Work ethic tops on Babcock's list
Larry Wigge | NHL.com columnist
Aug 13, 2007, 9:27 AM EDT


When he was growing up, Detroit Red Wings coach Mike Babcock admired the way his father used to get a lot of work and production out of his team as a pit boss in the rock mines of northern Manitoba and the Northwest Territories.
It was only natural that when he got his own teams that he asked his dad, Mike Sr., for advice on how he might be able to get the same kind of respect and worth ethic from his men.

"He told me; ‘It all comes from your men seeing how hard you work at your job,’ " Babcock told me early last season, when the Red Wings stumbled badly. "I always say to the guys; 'I want us to work hard and be able to be proud of that work ethic.' But if you ask for that, you better show it at practices and in the games."

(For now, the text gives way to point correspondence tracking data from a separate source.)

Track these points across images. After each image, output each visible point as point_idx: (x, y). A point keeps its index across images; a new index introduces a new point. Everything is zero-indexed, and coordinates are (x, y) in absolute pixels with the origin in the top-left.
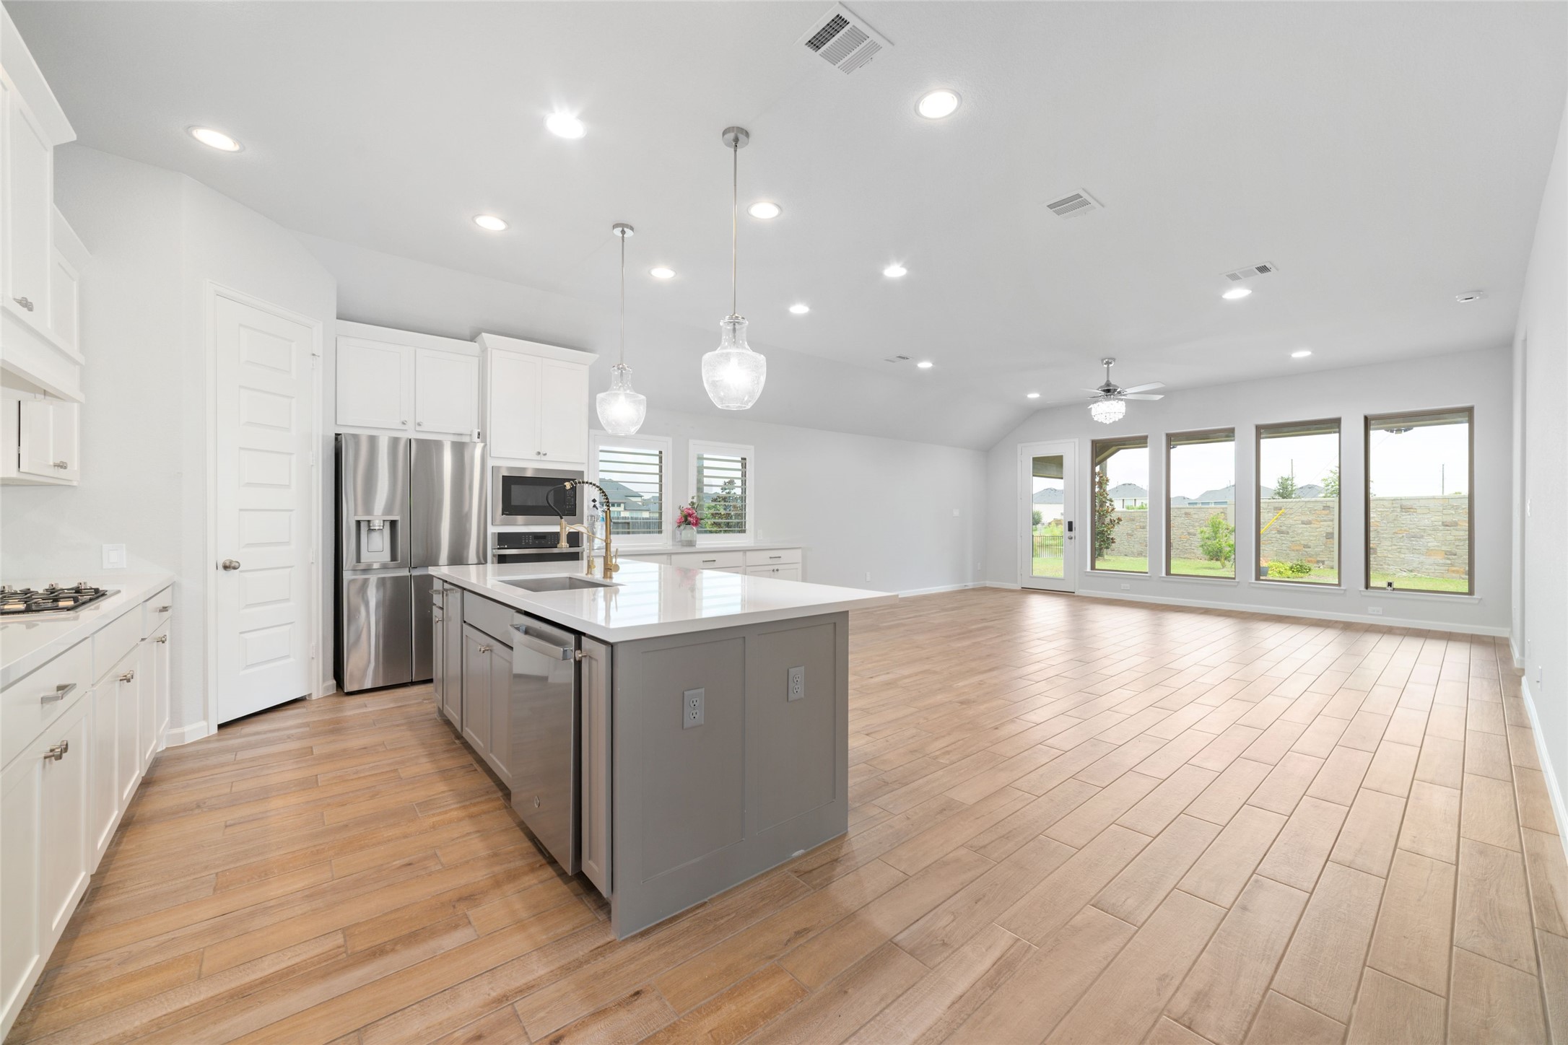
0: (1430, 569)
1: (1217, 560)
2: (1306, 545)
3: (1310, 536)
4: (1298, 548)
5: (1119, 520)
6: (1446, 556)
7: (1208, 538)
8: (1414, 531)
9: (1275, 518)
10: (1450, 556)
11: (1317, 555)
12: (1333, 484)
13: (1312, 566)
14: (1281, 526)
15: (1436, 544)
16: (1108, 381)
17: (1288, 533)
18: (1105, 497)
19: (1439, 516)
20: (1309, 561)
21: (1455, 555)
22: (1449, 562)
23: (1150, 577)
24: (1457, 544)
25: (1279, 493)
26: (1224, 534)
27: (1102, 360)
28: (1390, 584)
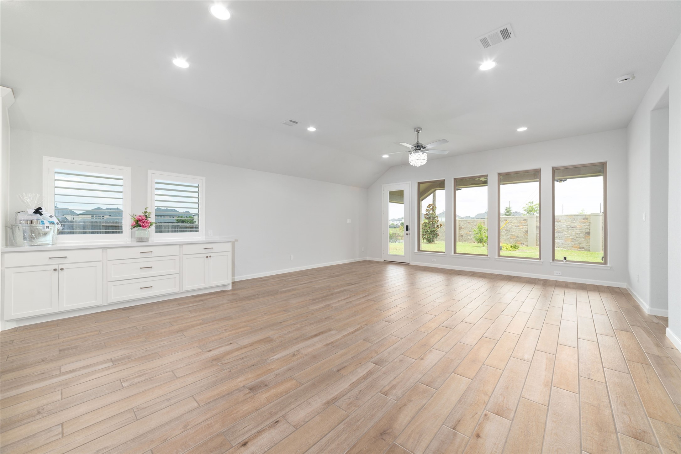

Coaching in the NHL is a variable anomaly. Not variably cloudy like a weatherman’s forecast that is maybe 30 percent correct. Actually, very little is the same in Babcock’s profession from year to year. The variables range from age and the fact that a veteran player can lose a step or two in an instant to the inexperience of a young player and the unpredictability he displays from season to season. Improbabilities also arise in the categories of free-agent signings and losses and from trades and retirements.

The 44-year-old Babcock has seen all of the above in his four seasons in the NHL, first with the Mighty Ducks of Anaheim, whom he led to Game 7 of the Stanley Cup Final in 2003 only to lose to the New Jersey Devils. Babcock was not rehired in Anaheim after a missing the playoffs the next season and then going through the 2004-05 lockout season without a new contract.

"I'm a big believer in the it-doesn't-matter-who-wears-the-uniform, you-put-it-on-and-you-play-hard theory," Babcock said. "But ..."

After a short pause, he added, "There isn't one coach who isn't dying to be successful. None of us wants to fail. I want to be considered one of the upper-echelon coaches in the NHL. However, one good season does not make a coach or a franchise."

As he clearly discovered after being named Coach of the Year in 2002-03 and then missing the playoffs the next.